Start of Information given
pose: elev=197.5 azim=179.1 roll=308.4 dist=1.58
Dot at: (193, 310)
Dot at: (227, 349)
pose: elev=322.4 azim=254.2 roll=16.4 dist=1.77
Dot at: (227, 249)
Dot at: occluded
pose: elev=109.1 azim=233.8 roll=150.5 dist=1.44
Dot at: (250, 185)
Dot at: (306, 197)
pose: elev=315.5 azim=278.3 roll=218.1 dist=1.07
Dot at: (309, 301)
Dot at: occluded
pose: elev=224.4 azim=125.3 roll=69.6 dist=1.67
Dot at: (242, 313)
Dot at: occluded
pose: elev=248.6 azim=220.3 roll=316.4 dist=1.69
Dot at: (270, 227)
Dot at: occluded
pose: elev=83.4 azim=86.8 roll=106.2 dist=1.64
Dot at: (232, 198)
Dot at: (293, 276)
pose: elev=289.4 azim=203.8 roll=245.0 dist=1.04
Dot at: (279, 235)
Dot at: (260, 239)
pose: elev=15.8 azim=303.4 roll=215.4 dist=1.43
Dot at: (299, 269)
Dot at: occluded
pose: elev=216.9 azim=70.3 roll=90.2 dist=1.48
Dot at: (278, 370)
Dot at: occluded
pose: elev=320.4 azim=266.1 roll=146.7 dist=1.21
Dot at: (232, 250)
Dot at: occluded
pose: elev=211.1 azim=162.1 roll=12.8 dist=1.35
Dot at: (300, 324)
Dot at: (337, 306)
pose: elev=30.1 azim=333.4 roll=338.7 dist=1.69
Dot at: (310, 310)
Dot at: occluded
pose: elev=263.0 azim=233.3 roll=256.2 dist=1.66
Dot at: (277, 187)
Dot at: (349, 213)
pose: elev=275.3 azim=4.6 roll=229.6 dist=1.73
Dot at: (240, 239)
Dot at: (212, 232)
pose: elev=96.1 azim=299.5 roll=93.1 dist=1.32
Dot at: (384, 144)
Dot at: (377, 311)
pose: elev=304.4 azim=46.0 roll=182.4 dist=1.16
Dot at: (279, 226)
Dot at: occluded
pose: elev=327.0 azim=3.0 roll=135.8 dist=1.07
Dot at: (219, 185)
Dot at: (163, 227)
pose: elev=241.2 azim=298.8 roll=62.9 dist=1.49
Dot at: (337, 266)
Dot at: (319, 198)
End of Information given
What to do: Set out all the lines of the entries above as a Markdown table with two columns, No. and Entry Line, numbering the rows in order and leaving out any blank lines.

Right answer:
| No. | Entry Line |
|---|---|
| 1 | pose: elev=197.5 azim=179.1 roll=308.4 dist=1.58 |
| 2 | Dot at: (193, 310) |
| 3 | Dot at: (227, 349) |
| 4 | pose: elev=322.4 azim=254.2 roll=16.4 dist=1.77 |
| 5 | Dot at: (227, 249) |
| 6 | Dot at: occluded |
| 7 | pose: elev=109.1 azim=233.8 roll=150.5 dist=1.44 |
| 8 | Dot at: (250, 185) |
| 9 | Dot at: (306, 197) |
| 10 | pose: elev=315.5 azim=278.3 roll=218.1 dist=1.07 |
| 11 | Dot at: (309, 301) |
| 12 | Dot at: occluded |
| 13 | pose: elev=224.4 azim=125.3 roll=69.6 dist=1.67 |
| 14 | Dot at: (242, 313) |
| 15 | Dot at: occluded |
| 16 | pose: elev=248.6 azim=220.3 roll=316.4 dist=1.69 |
| 17 | Dot at: (270, 227) |
| 18 | Dot at: occluded |
| 19 | pose: elev=83.4 azim=86.8 roll=106.2 dist=1.64 |
| 20 | Dot at: (232, 198) |
| 21 | Dot at: (293, 276) |
| 22 | pose: elev=289.4 azim=203.8 roll=245.0 dist=1.04 |
| 23 | Dot at: (279, 235) |
| 24 | Dot at: (260, 239) |
| 25 | pose: elev=15.8 azim=303.4 roll=215.4 dist=1.43 |
| 26 | Dot at: (299, 269) |
| 27 | Dot at: occluded |
| 28 | pose: elev=216.9 azim=70.3 roll=90.2 dist=1.48 |
| 29 | Dot at: (278, 370) |
| 30 | Dot at: occluded |
| 31 | pose: elev=320.4 azim=266.1 roll=146.7 dist=1.21 |
| 32 | Dot at: (232, 250) |
| 33 | Dot at: occluded |
| 34 | pose: elev=211.1 azim=162.1 roll=12.8 dist=1.35 |
| 35 | Dot at: (300, 324) |
| 36 | Dot at: (337, 306) |
| 37 | pose: elev=30.1 azim=333.4 roll=338.7 dist=1.69 |
| 38 | Dot at: (310, 310) |
| 39 | Dot at: occluded |
| 40 | pose: elev=263.0 azim=233.3 roll=256.2 dist=1.66 |
| 41 | Dot at: (277, 187) |
| 42 | Dot at: (349, 213) |
| 43 | pose: elev=275.3 azim=4.6 roll=229.6 dist=1.73 |
| 44 | Dot at: (240, 239) |
| 45 | Dot at: (212, 232) |
| 46 | pose: elev=96.1 azim=299.5 roll=93.1 dist=1.32 |
| 47 | Dot at: (384, 144) |
| 48 | Dot at: (377, 311) |
| 49 | pose: elev=304.4 azim=46.0 roll=182.4 dist=1.16 |
| 50 | Dot at: (279, 226) |
| 51 | Dot at: occluded |
| 52 | pose: elev=327.0 azim=3.0 roll=135.8 dist=1.07 |
| 53 | Dot at: (219, 185) |
| 54 | Dot at: (163, 227) |
| 55 | pose: elev=241.2 azim=298.8 roll=62.9 dist=1.49 |
| 56 | Dot at: (337, 266) |
| 57 | Dot at: (319, 198) |